Public school sports and other extracurricular activities will be able to continue in Ada, Boise, Elmore and Valley counties. On Tuesday, Central District Health’s Board of Health voted to a 3-3 draw on a public health order.

Originally, the draft order would have prohibited all sports and extracurricular activities in an effort to slow the spread of surging COVID-19 cases. But public testimony prompted the district to amend the order and postponed a vote, according to director Russell Duke.

“From those comments, I have, obviously reviewed them and talked with my team here about what the orders could look like if we were to modify them compared to the ones that we posted for the public to view and for you to consider tonight,” Duke said during a Friday meeting.

The other changes to the public health order include exemptions to wearing face coverings, visits to long-term care facilities and bar-top seating at bars and nightclubs.

Tuesday’s meeting followed Boise School District’s Board of Trustees, who on Monday night voted to allow the winter season to begin later in the month. Nampa School District’s board will be voting on a similar item on Wednesday evening.

Previously, CDH has made only recommendations via a public health advisory to education leaders, leaving decisions about extracurricular activities and opening schools to local trustees.

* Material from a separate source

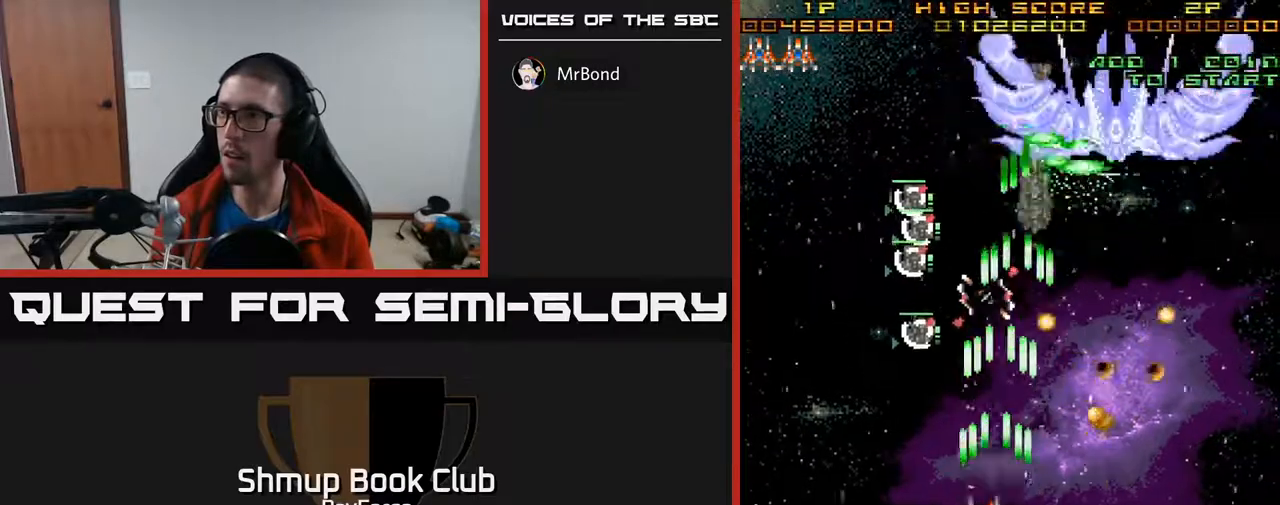
{"buttons": ["A", "DPAD_RIGHT"], "right_stick": "center", "events": [[117, "DPAD_LEFT", "up"], [150, "DPAD_RIGHT", "down"], [300, "DPAD_RIGHT", "up"], [467, "DPAD_UP", "up"], [483, "DPAD_RIGHT", "down"]]}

The order exempts school-related safety measures.

The district was originally scheduled to vote on the order on Dec. 8, but the meeting was forced to adjourn after just 15 minutes when Duke received a call from Boise Mayor Lauren McLean and the police department demanding the meeting be ended due to concerns over safety.

A large protest gathered outside of the CDH building with people also gathering outside of the homes of board members. Director Diana Lachiondo left the meeting just seconds in after hearing her son was home alone and scared of people outside.

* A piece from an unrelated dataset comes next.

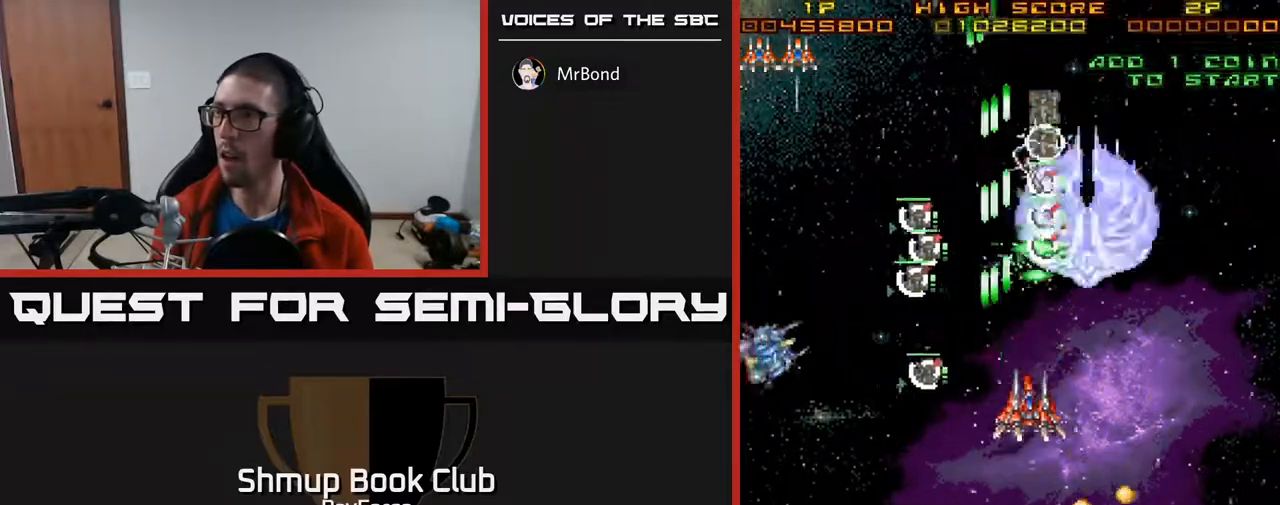
{"buttons": ["A", "DPAD_DOWN", "DPAD_LEFT"], "right_stick": "center", "events": [[33, "DPAD_DOWN", "down"], [50, "DPAD_DOWN", "up"], [83, "DPAD_DOWN", "down"], [100, "DPAD_RIGHT", "up"], [117, "X", "down"], [250, "X", "up"], [300, "DPAD_LEFT", "down"]]}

Coronavirus case numbers in K-12 schools surged last week, with the state setting multiple records in case counts.

Ada Boise, Elmore and Valley counties are rated in the “red” or highest risk level for coronavirus spread.

Kuna School District Board Chair JD Grant sent a letter to CDH on Thursday, pleading to spare sports and activities from the order.

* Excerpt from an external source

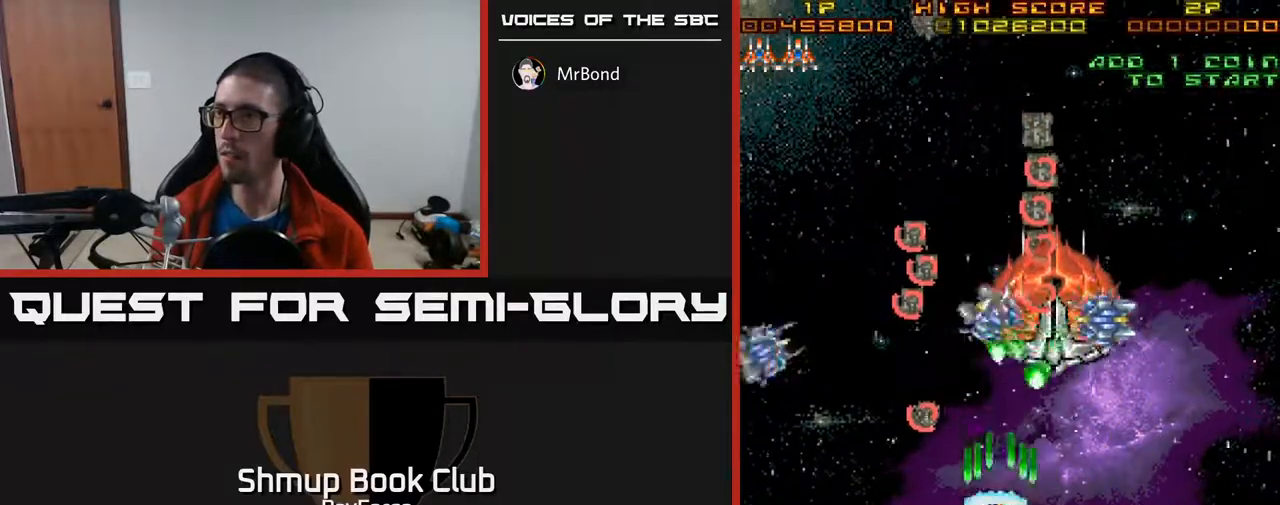
{"buttons": ["A", "DPAD_LEFT"], "right_stick": "center", "events": [[50, "DPAD_LEFT", "up"], [83, "DPAD_RIGHT", "down"], [250, "DPAD_RIGHT", "up"], [350, "DPAD_LEFT", "down"], [400, "DPAD_DOWN", "up"]]}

“If school-sponsored activities are cancelled, students who have parents who can afford to will immediately connect them to club sports in other counties,” Grant wrote. “From our experience, these organizations do not follow the recommended safety protocols.”

Grant also cited student emotional health as an important reason for continuing activities that keep students engaged, supervised and motivated for school.

“To be honest, it is very difficult to explain to our children and our parents why bars can be open but healthy, engaging activities such as athletics and music are off-limits,” Grant wrote.

CDH’s draft order would have prohibited gatherings of 10 or more people, both public and private. There were exceptions, including gatherings for political expression and religious activities for the specific purpose of worship.

In Ada County, Rolling Hills Public Charter School remains the only school that is fully in person. In Boise County, Basin and Horseshoe Bend districts are in person, while Garden Valley recently issued a temporary building closure because of staffing problems. In Elmore County, Prairie Elementary is the sole school operating in person. In Valley County, only Cascade School District is operating in person. (Here is Idaho Education News’ map of school operating plans compared to county coronavirus risk levels.)

The order also would have required face coverings for all people in situations where maintaining 6 feet of physical distance from those who are not members of the same household is possible. For school settings, it required face coverings at all times regardless of distancing, unless a person is alone in a private office with doors closed, or if educators can maintain a distance of 10 feet during instruction.

The order would have allowed leaders in the cities to enact stricter public health rules if they deem necessary.